Marc Hodak tries to use Mark Hurd's resignation as a way of estimating how much value Hurd contributed to HP:
Lost in the fog of this debate is the presumptive basis of pay in a market economy, i.e., that what one gets paid by a company should roughly reflect what one is worth to the company. So, a relevant question in this debate that is never asked: What is a CEO worth?
Mark Hurd’s sudden, surprise resignation at HP offers a rare glimpse into the answer. In the minutes after the announcement of his firing, HP’s stock declined by over 8 percent in after-hours trading.
Ladies and gentlemen, that’s over $9 billion dollars in market cap.
Keep in mind that the stock market did not assume that HP would go without any CEO at all following Mr. Hurd’s departure; that value decline is the market’s assessment of HP with Mark Hurd as CEO versus someone else as CEO. ...In other words, in the apolitical judgment of equity investors, the only people with the incentive to make this collective judgment correctly, the company would have been better off paying about $2 billion a year for the next five or six years to keep Mr. Hurd than to lose him.
I agree that trying to figure out what a CEO is worth is an important element of the executive compensation debate. I'm not convinced that the Hurd example makes a good case study. There are too many confounding issues:
- Maybe the incident convinced investors that Mark Hurd is dumber than they thought (this seems to be where Tom Smith came out)
- Maybe investors are concerned that HP's internal controls took so long to find Hurd's misconduct.
- Maybe investors are concerned that HP's board is doing a good job of overseeing management.
- Maybe investors think the bad publicity will hurt HP's business prospects.
- Maybe investors worry that when a new CEO is chosen passed over internal candidates will quit in a huff.
- Maybe investors are very easily spooked these days.
What you need to really get at this issue is a cleaner event with less confounding factors. Like an unexpected death. Of course, even death would have its confounding issues. If a highly entrenched CEO of an under-performing firm died unexpectedly, one might expect the stock price to go up as investors reason that anybody would be better than the late boss.
It's just really hard to disentangle all the variables, let alone control for them.
Update: Larry Ribstein runs a different set of numbers to (a) raise questions about Hurd's tenure and (b) take a slap at SOX and federal criminalization of agency costs.





I certainly agree that there are too many variables to treat any single stock drop as an event study. As I mentioned in the piece you kindly quoted, the investors got new information about Hurd and their company with this disclosure.
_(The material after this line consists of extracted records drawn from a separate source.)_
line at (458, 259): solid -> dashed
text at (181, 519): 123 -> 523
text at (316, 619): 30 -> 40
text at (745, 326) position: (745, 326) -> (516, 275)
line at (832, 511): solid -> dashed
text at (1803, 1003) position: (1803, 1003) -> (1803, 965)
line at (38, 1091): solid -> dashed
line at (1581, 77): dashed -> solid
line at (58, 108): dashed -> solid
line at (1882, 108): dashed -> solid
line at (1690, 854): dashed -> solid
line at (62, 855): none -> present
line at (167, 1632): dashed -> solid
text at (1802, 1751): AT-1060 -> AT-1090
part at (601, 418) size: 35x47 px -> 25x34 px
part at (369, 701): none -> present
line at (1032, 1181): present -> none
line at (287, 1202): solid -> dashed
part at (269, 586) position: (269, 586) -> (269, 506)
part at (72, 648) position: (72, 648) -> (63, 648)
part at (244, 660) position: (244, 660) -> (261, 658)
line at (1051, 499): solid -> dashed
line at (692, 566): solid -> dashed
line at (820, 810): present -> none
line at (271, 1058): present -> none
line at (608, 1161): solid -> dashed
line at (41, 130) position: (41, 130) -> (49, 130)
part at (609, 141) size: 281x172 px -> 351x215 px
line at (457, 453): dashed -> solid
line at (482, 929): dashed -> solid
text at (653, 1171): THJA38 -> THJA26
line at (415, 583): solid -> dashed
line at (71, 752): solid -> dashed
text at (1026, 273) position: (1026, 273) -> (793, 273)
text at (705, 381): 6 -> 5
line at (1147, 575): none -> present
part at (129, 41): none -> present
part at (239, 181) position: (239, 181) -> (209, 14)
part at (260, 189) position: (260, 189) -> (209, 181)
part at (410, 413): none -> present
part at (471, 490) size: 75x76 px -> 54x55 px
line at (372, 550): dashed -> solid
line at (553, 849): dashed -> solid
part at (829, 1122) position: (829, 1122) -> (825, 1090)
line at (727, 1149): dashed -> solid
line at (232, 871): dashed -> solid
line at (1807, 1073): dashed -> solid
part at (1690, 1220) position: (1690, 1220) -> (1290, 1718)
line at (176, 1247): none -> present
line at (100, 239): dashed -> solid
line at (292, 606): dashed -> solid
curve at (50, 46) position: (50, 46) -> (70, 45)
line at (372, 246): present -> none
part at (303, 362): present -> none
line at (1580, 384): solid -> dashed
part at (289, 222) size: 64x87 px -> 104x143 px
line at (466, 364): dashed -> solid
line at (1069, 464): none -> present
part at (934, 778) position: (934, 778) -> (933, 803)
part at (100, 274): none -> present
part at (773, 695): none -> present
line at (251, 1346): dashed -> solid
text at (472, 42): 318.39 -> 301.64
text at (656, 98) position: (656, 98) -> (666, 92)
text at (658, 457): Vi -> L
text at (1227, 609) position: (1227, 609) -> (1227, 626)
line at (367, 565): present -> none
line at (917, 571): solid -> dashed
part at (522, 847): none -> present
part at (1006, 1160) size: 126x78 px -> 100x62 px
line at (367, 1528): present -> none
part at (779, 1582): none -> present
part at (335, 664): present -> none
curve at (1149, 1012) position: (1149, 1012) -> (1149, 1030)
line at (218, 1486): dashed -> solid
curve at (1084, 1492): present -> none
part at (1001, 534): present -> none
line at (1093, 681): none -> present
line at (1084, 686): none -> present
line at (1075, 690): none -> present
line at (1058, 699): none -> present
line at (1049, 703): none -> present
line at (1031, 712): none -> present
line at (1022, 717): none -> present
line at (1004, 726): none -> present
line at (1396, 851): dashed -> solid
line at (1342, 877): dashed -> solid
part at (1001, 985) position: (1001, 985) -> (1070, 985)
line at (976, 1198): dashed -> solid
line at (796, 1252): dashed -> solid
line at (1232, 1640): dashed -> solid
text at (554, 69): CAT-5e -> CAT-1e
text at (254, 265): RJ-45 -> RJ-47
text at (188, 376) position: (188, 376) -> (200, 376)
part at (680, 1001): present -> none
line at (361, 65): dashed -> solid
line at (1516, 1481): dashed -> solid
But it's still legitimate to compare the value of the HP the investors thought they had on Thursday with the company they realized they had after Friday to get at least a hint of what a more intelligent and straight-laced Hurd might be worth.
Posted by: MHodak | 08/09/2010 at 03:38 PM
It's interesting that this sort of measure is proposed to evaluate the value of a CEO, but isn't used to measure the value of Labor. When Labor issues an effective threat to withhold its services, nobody seems to argue that the resulting hit to the stock price is a measure of the actual value of Labor, and should therefore result in higher pay for Labor.
But to return to the topic at hand, I'll add another confounding issue to the professor's list:
-Maybe the sudden, unplanned departure of a chief executive is an inherently de-stabilizing, damaging event.
I'd argue that the professor's speculation about the death of a CEO, however, actually works in favor of the hypothesis that we should value CEOs according to stock price. In theory, the improvement in stock price upon the death of a bad CEO would be a measure of how bad that CEO was - a measure of how much the company would be improved by a merely average CEO.
Posted by: politicalfootball | 08/09/2010 at 04:45 PM
What about looking at the market's reaction to the death of a spouse or child? This might be cleaner than CEO death, which would include judgments on succession planning, disclosures, etc. The loss of a wife or child might tell you more about the short-term value of a CEO, who might be out of work for a period of months, depending on the circumstances.
Posted by: Todd Henderson | 08/09/2010 at 05:22 PM
The impact of the death of an underperforming CEO was observed with the 1983 demise of conglomerate builder Charles Bluhdorn, which was immediately followed by a jump on Gulf+Western's stock price.
Posted by: MHodak | 08/09/2010 at 06:54 PM
One would need to include consideration of investors betting on what other investors will do.